Trois axes de recherche, chacun porté par une méthodologie différente, se dégagent  :

  • Transformer les espaces funéraires : comment les principes de l’écologie urbaine sont-ils appliqués dans les espaces funéraires ? Peut-on évaluer leur capacité à offrir un certain nombre de services écosystémiques, et la pertinence de leur entretien en tant qu’espaces de nature ? 
  • Produire les espaces funéraires : la création de nouveaux cimetières se fait dans des cadres légaux et architecturaux nouveaux (intercommunalité, délégation de service public, prise en compte plus grande des espaces de nature au sein du cimetière). Comment sont gérés les cimetières intercommunaux ? Comment le travail se répartit-il entre commune d’implantation et intercommunalité ? Quels problèmes sont rencontrés lors du choix des sites d’implantation ? 
  • Contrôler les espaces funéraires : comment l’espace légal du cimetière est-il produit ? Comment le droit s’adapte-t-il ou non à l’évolution des pratiques ? Comment cet outil est-il mobilisé par les municipalités pour gérer leurs cimetières ?
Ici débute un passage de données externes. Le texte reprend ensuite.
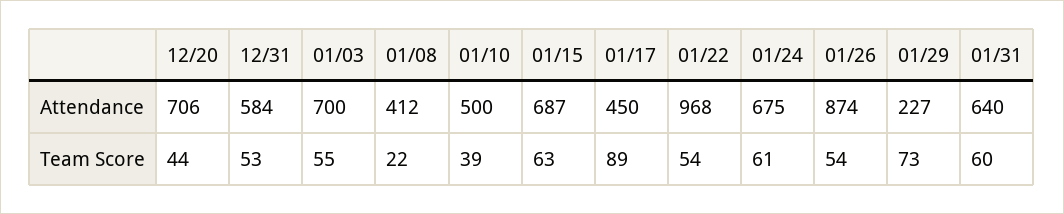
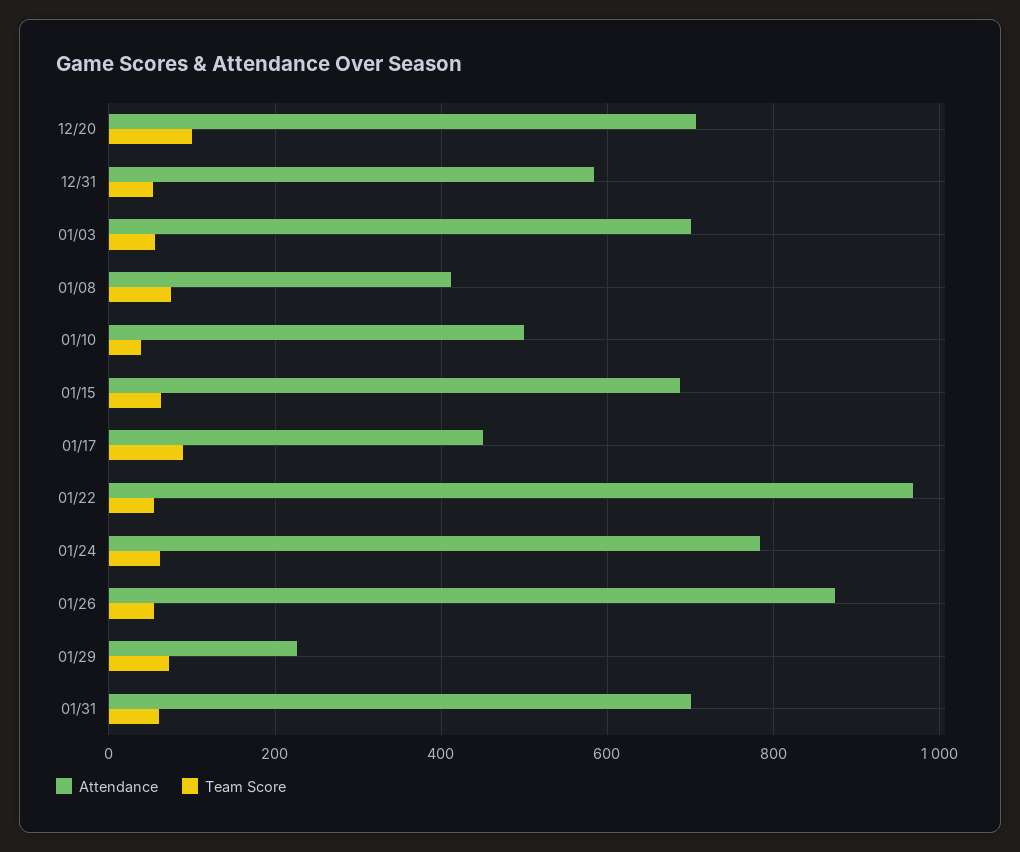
Attendance, 01/24: 675 -> 780
Attendance, 01/31: 640 -> 700
Team Score, 12/20: 44 -> 100
Team Score, 01/08: 22 -> 80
La méthodologie mobilisée se déploie donc, par effet de miroir, en trois axes : 

  • une approche par les méthodes de l’écologie urbaine, afin d’étudier l’impact des processus de labellisation sur les cimetières lyonnais et des formes différentes prises par les cimetières. Cette analyse se fondera sur l’étude des inventaires faunistiques et floristiques réalisés par la Ligue de Protection des Oiseaux, par l’étude de photographies aériennes et des relevés sur site, et sur des entretiens avec les équipes municipales affectées à l’entretien de ces espaces.
  • une approche par des méthodes mixtes visant à objectiver l’état actuel de la production artistique, technique et architecturale dans le champ funéraire (constitution de corpus à partir des catalogues de marbriers et de pompes funèbres, corpus photographique sur les jardins du souvenir) ;
  • une approche par les concepts de la géographie du droit visant à comprendre comment le droit fait le cimetière, et comment le cimetière défait le droit (analyse des règlements intérieurs, travail sur les illégalismes au cimetière).